LE CHOC DES TITANS

Le sursaut, enfin ? Il était temps. L’avenir semblait bouché. Le monde occidental sur le point de s’effondrer. No hope. No future. Déjà, pointait la langue fourchue de l’extrême droite, le repli égoïste frileux, le rejet massif de la politique et le désenchantement qui font s’écrouler les civilisations. Car, comment résister à la mélancolie devant tant d’impuissance : l’incapacité de nos gouvernements à nous offrir un projet européen mobilisateur, à maîtriser le chômage, le terrorisme et la comptabilité des habitations sociales wallonnes ? Elio Potter di Rupo avait perdu ses pouvoirs magiques. Comme Jacques Chirac, G. Schröder, Tony Blair, toutes ces vedettes illusoires-illusionnistes, dont le véritable visage dévoilait aux citoyens des baudruches vides sur le point d’éclater.
Il y avait de quoi se lamenter sur un monde tournant à vide, sans projet. Ah ! La nostalgie des vrais affrontements d’hier : capitalisme contre communisme, sexe ou religion, de Gaulle contre Mitterand, les Beatles ou les Stones, Antonioni ou Dino Risi, Merckx contre Ocana, Spirou contre Tintin.
Que nous restait-il de ce temps où on savait se taper sur la figure, sinon nos souvenirs, nos regrets et nos yeux pour pleurer ? C’est alors, miracle, que Dieu -ou Dieu sait qui- est enfin intervenu. En nous offrant, pour la première fois depuis tant d’années, un véritable enjeu : Anderlecht ou le Standard ?

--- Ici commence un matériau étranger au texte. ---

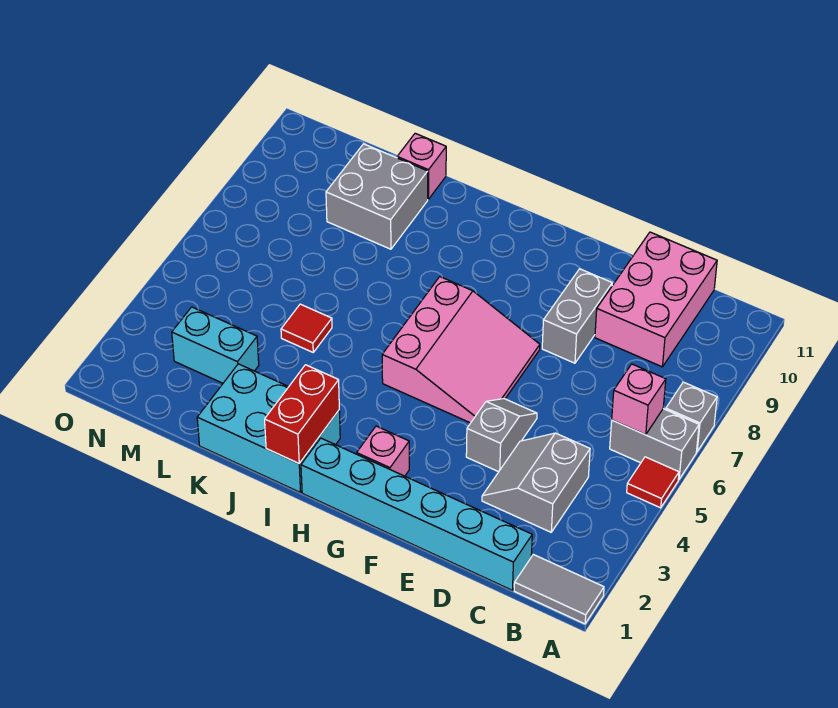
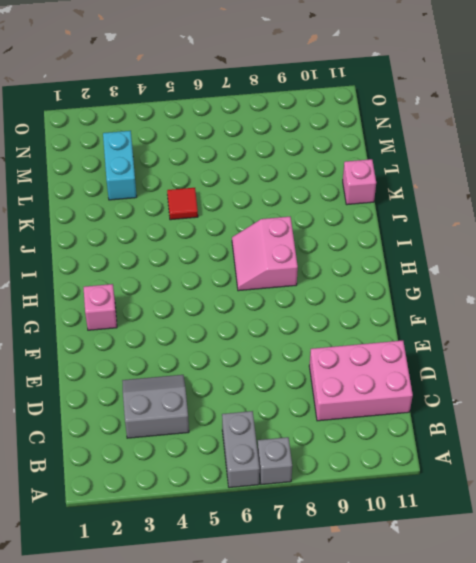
pink 2x2 slope [232,217,298,291] -> pink 3x3 slope [382,277,540,423]
none -> grey 1x2 tile [514,554,604,624]
none -> red 1x1 tile [627,457,679,508]
none -> cyan 1x6 brick [301,438,532,590]

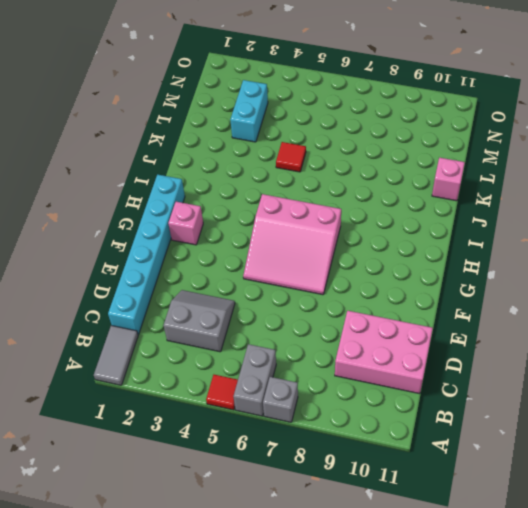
none -> grey 1x2 slope [466,399,537,472]
none -> grey 1x2 brick [542,269,612,363]
none -> cyan 2x3 brick [197,364,340,493]

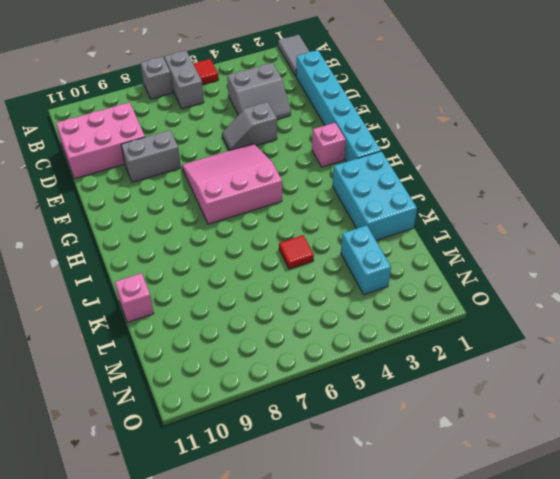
none -> grey 2x2 brick [326,144,428,249]
none -> pink 1x1 brick [612,364,666,435]
none -> red 1x2 brick [265,365,339,463]

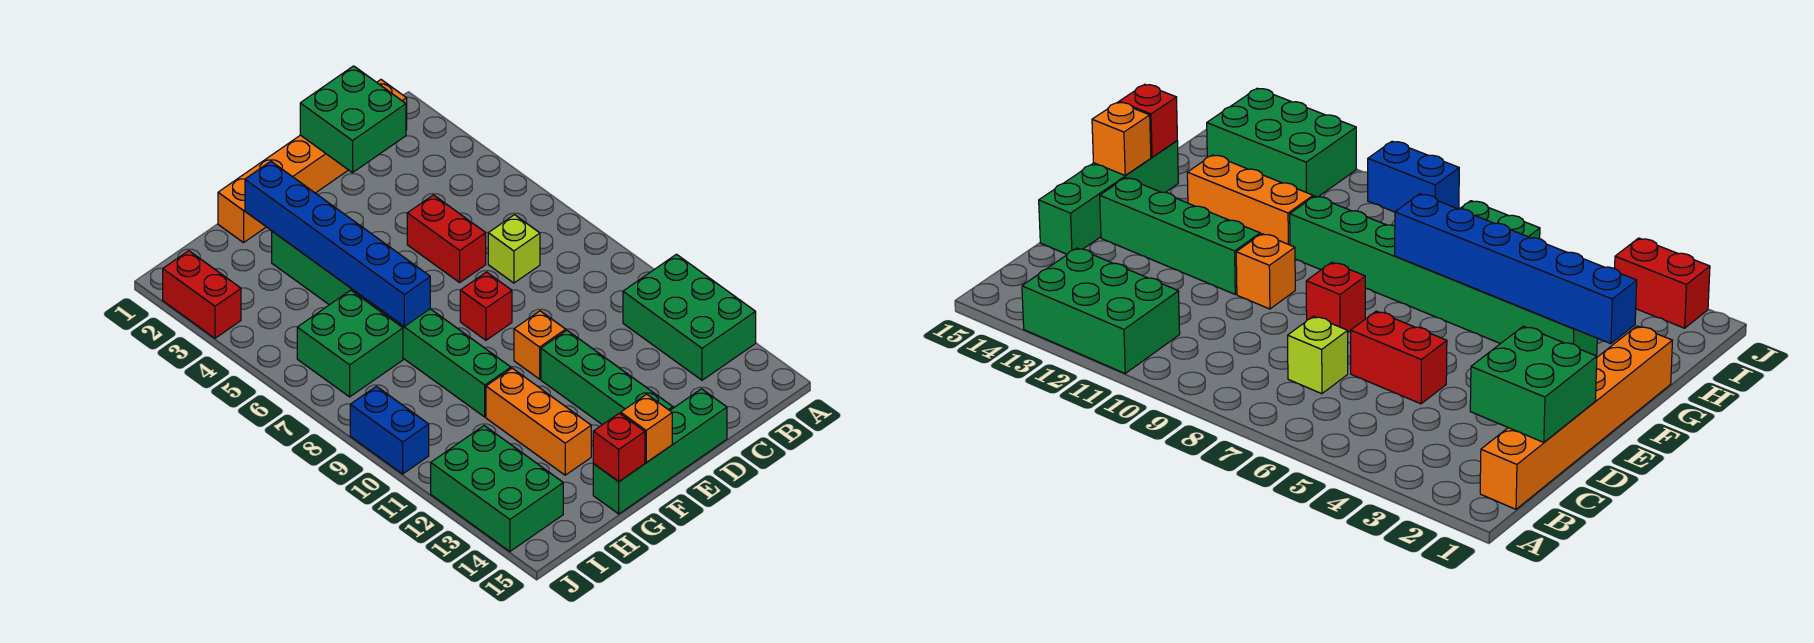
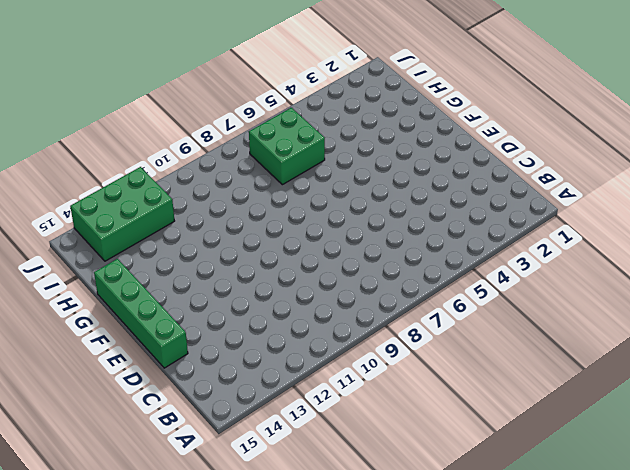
none -> green 2x3 brick [623,254,756,380]
none -> orange 1x6 brick [218,80,407,243]
none -> lime 1x1 brick [488,215,540,283]

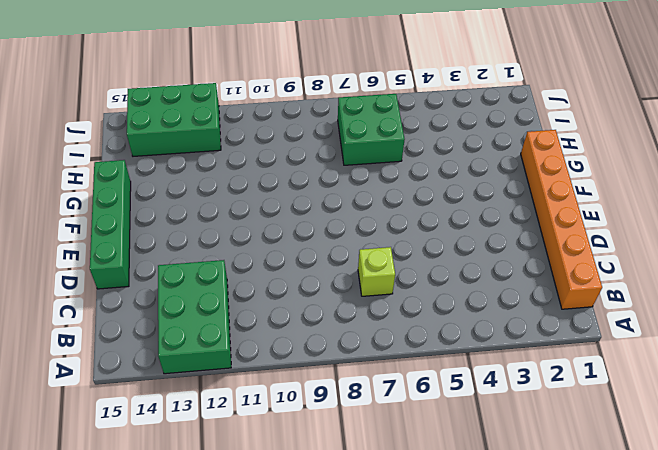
green 2x3 brick [158,260,231,374] -> green 2x3 brick turned to [623,254,756,380]
none -> red 1x2 brick [407,195,486,282]
none -> red 1x1 brick [460,272,512,340]
none -> orange 1x1 brick [514,311,566,379]

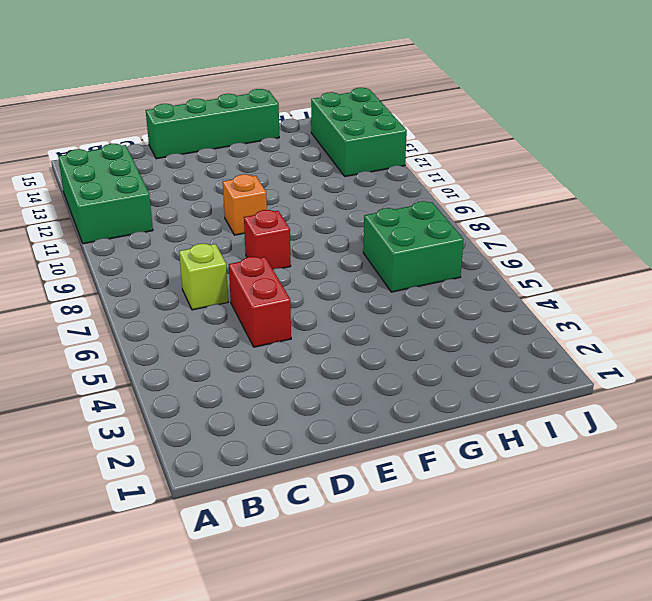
none -> orange 1x6 brick [218,80,407,243]
none -> green 1x4 brick [541,330,673,425]
none -> green 1x8 brick [272,231,511,417]

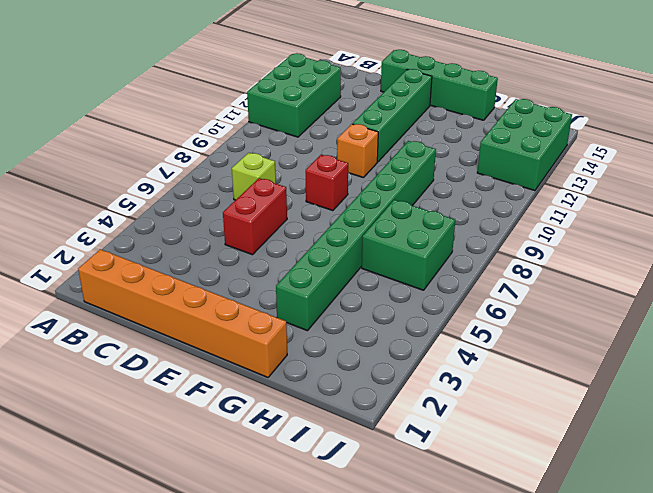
none -> orange 1x3 brick [486,368,591,475]
none -> red 1x2 brick [163,251,241,338]
none -> blue 1x2 brick [350,386,429,474]

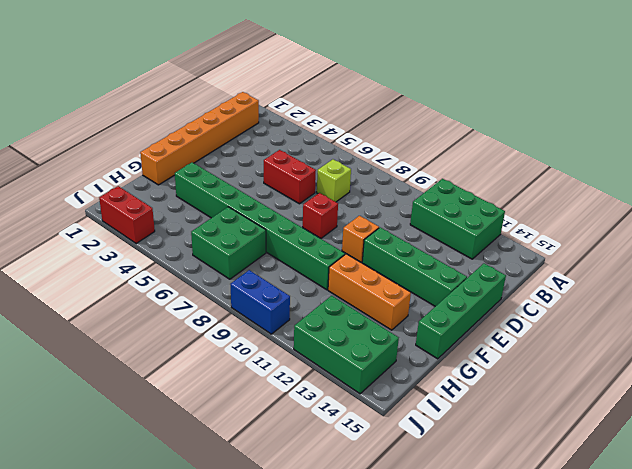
none -> green 2x2 brick [300,66,406,173]
none -> orange 1x1 brick [621,394,672,463]
none -> blue 1x6 brick [245,161,430,326]

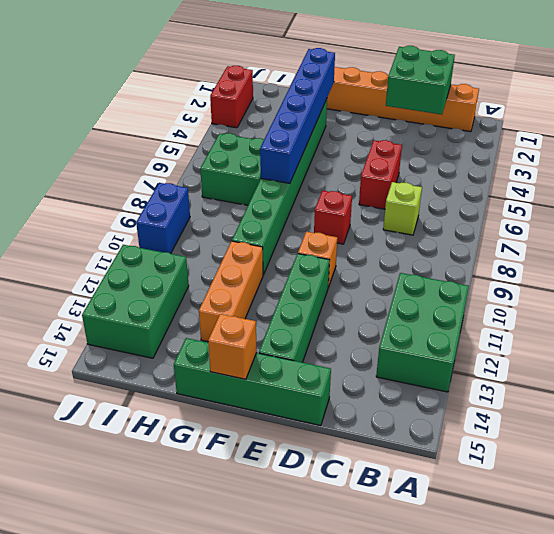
none -> red 1x1 brick [593,413,645,482]

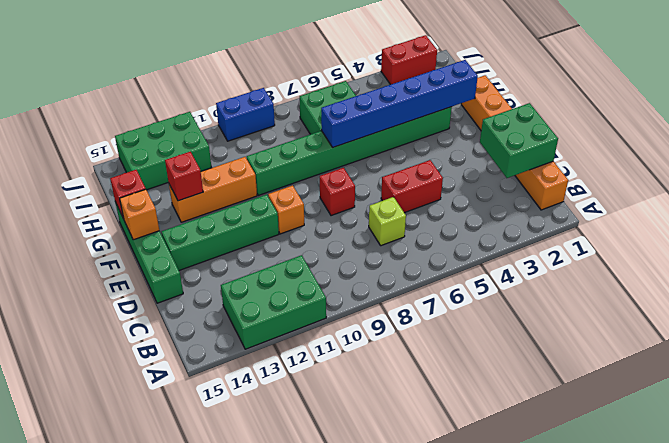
red 1x1 brick [165,152,203,201] -> none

Ne faites pas la fine bouche, messieurs-dames : l’Histoire s’écrit ce samedi soir, sur le coup de dix-huit heures. Comprenez-moi bien. Anderlecht – Standard, ce n’est pas tant le choc de deux équipes que l’électro-choc dont la Belgique, l’Occident avaient besoin. N’y voyez pas seulement deux fois onze braves types en petites culottes qui courent derrière une baballe dans le froid glacé. Non, deux mondes s’affrontent : le sud contre le nord, la Méditerranée wallonne contre le Nord polaire bruxellois, l’ouvrier contre le petit-bourgeois, la poésie brouillonne contre le calcul technocratique, le feu contre la glace, l’homme contre la machine. En deux fois quarante-cinq minutes, s’écrit une fantastique parabole sur l’Humanité, un raccourci saisissant d’un monde qui vit et d’un monde qui sombre. Oui, messieurs-dames, ce samedi, c’est un peu notre âme qui va se ramasser à la pelle.

P.S : pour ceux qui s’ennuient pendant la pause et qui ont déjà lu le contrat entre Ecclestone et Jean-Marie Happart, petit conseil de lecture : La route de tous les dangers de Kris Nelscott (éditions L’aube noire). Une épatante detective story qui parle de courage et d’espoir sur fond d’affrontements entre Noirs et Blancs en 1968 après l’assassinat du pasteur Martin Luther King, lorsque tout aussi semblait perdu, brûlé, dévoré par la haine.